In the first half, traffic accidents for vehicles operating on Didi's platform were 15 percent lower than a year earlier after various of measures to step up traffic safety. 

Didi is showcasing pilotless taxi hailing with its autonomous driving fleet on a closed track at the WAIC. 

Passengers will be able to hail self-driving vehicles from its app in a pilot taxi service in Shanghai's Jiading District.

Didi will deploy 30 different models of L4 autonomous driving vehicles and the program will be a mixed dispatching model, combining both autonomous driving vehicles and human-driven vehicles given the complex traffic and road conditions in the city.  

“Working with our auto-industry partners, Didi has the potential to become the first business to realize a large-scale pilotless taxi service in China,” said Zhang Bo, chief technology officer of Didi and CEO of Didi’s autonomous driving company. 

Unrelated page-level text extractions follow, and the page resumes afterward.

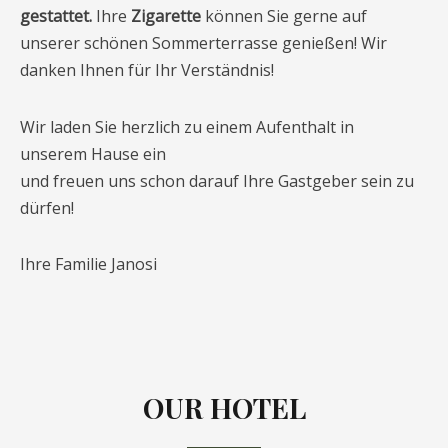
gestattet.
Ihre
Zigarette
können Sie gerne auf
unserer schönen Sommerterrasse genießen! Wir
danken Ihnen für Ihr Verständnis!
Wir laden Sie herzlich zu einem Aufenthalt in
unserem Hause ein
und freuen uns schon darauf Ihre Gastgeber sein zu
dürfen!
Ihre Familie Janosi
OUR HOTEL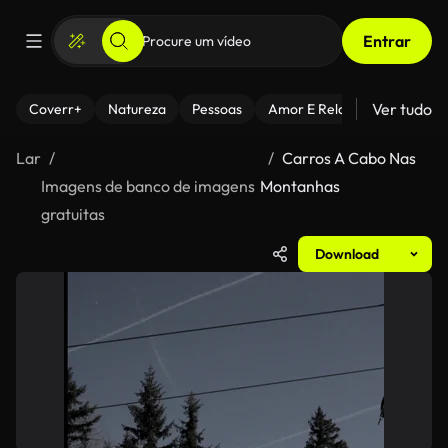
Entrar
Ver tudo
Coverr+
Natureza
Pessoas
Amor E Relacionamentos
Lar
Carros A Cabo Nas
Imagens de banco de imagens
Montanhas
gratuitas
Download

Artificial intelligence capabilities have been helping to detect whether drivers are fatigue after long hours of driving, and also offer tailor-made reports to improve safety based on each driver's different habits. 

"The application of AI technologies in the transportation area would greatly reduce the fatality and accident rate in the long run," Cheng Wei told an industry forum during the WAIC. 

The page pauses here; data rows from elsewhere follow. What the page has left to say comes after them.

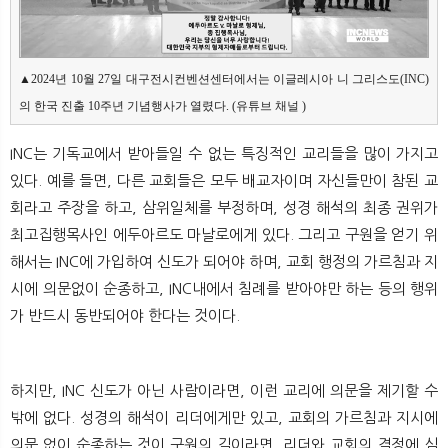
▲2024년 10월 27일 대구전시컨벤션센터에서는 이글레시아 니 그리스도(INC)
의 한국 진출 10주년 기념행사가 열렸다. (유튜브 채널 
)
INC는 기독교에서 받아들일 수 없는 특징적인 교리들을 많이 가지고
있다. 예를 들면, 다른 교회들은 모두 배교자이며 자신들만이 참된 교
회라고 주장을 하고, 삼위일체를 부정하며, 성경 해석의 최종 권위가
최고집행목사인 에두아르도 마날로에게 있다. 그리고 구원을 얻기 위
해서는 INC에 가입하여 신도가 되어야 하며, 교회 행정의 가르침과 지
시에 의문없이 순종하고, INC내에서 침례를 받아야만 하는 등의 행위
가 반드시 동반되어야 한다는 것이다.
하지만, INC 신도가 아닌 사람이라면, 이런 교리에 의문을 제기할 수
밖에 없다. 성경의 해석이 리더에게만 있고, 교회의 가르침과 지시에
의문 없이 순종하는 것이 구원의 길이라면, 리더와 교회의 결정에 심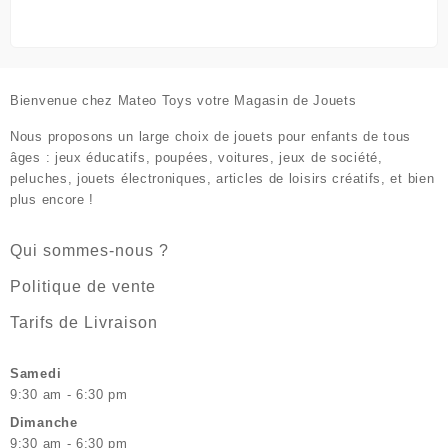
Bienvenue chez
Mateo Toys votre Magasin de Jouets
Nous proposons un large choix de jouets pour enfants de tous
âges : jeux éducatifs, poupées, voitures, jeux de société,
peluches, jouets électroniques, articles de loisirs créatifs, et bien
plus encore !
Qui sommes-nous ?
Politique de vente
Tarifs de Livraison
Samedi
9:30 am - 6:30 pm
Dimanche
9:30 am - 6:30 pm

"But we still urge passengers to put on safety belts to reduce casualties in case of accidents despite progress in AI technologies," he added. 

Connected car software has also been gaining attention with more AI-enabled Internet of Things functions turning bikes and vehicles into smart devices as well. 

A latest version of Banma Network's in-car operation system is on display at the Shanghai World Expo Exhibition and Convention Center which allows facial recognition of drivers, augmented reality mapping and navigation, robotic assistance and car chat to allow car owners to send voice or text from voice-assistant-enabled steering wheels. 

Some of the functions have been deployed on the newly launched Roewe RX5 MAX model and will also be put in other vehicle brands. 

Alibaba Group is also strengthening smart vehicle investment by holding a majority stake in connected vehicle service provider Banma Network, a joint venture between the e-commerce giant and SAIC Motor Corp. 

Alibaba's YunOS has already been used in SAIC models as well as car brands such as Chang'an Ford, Skoda, Qoros and Baojun.

AI pushing transport development
Ti Gong

Hello Bike is showcasing how urban transport management is powered by artificial intelligence. 

Shanghai-headquartered Hello Bike is showcasing how urban transport management is powered by artificial intelligence. The Ant Financial-backed public bike rental company is using bluetooth and visual detection to help manage traffic situations. 

It's also using AI to dispatch bikes and operation and maintenance staff to areas where more bikes are needed during peak hours. 

Its electronic dock feature also reminds users of putting bikes in designated areas and to alert traffic authorities of irregularities to avoid overcrowding at bike parking spaces.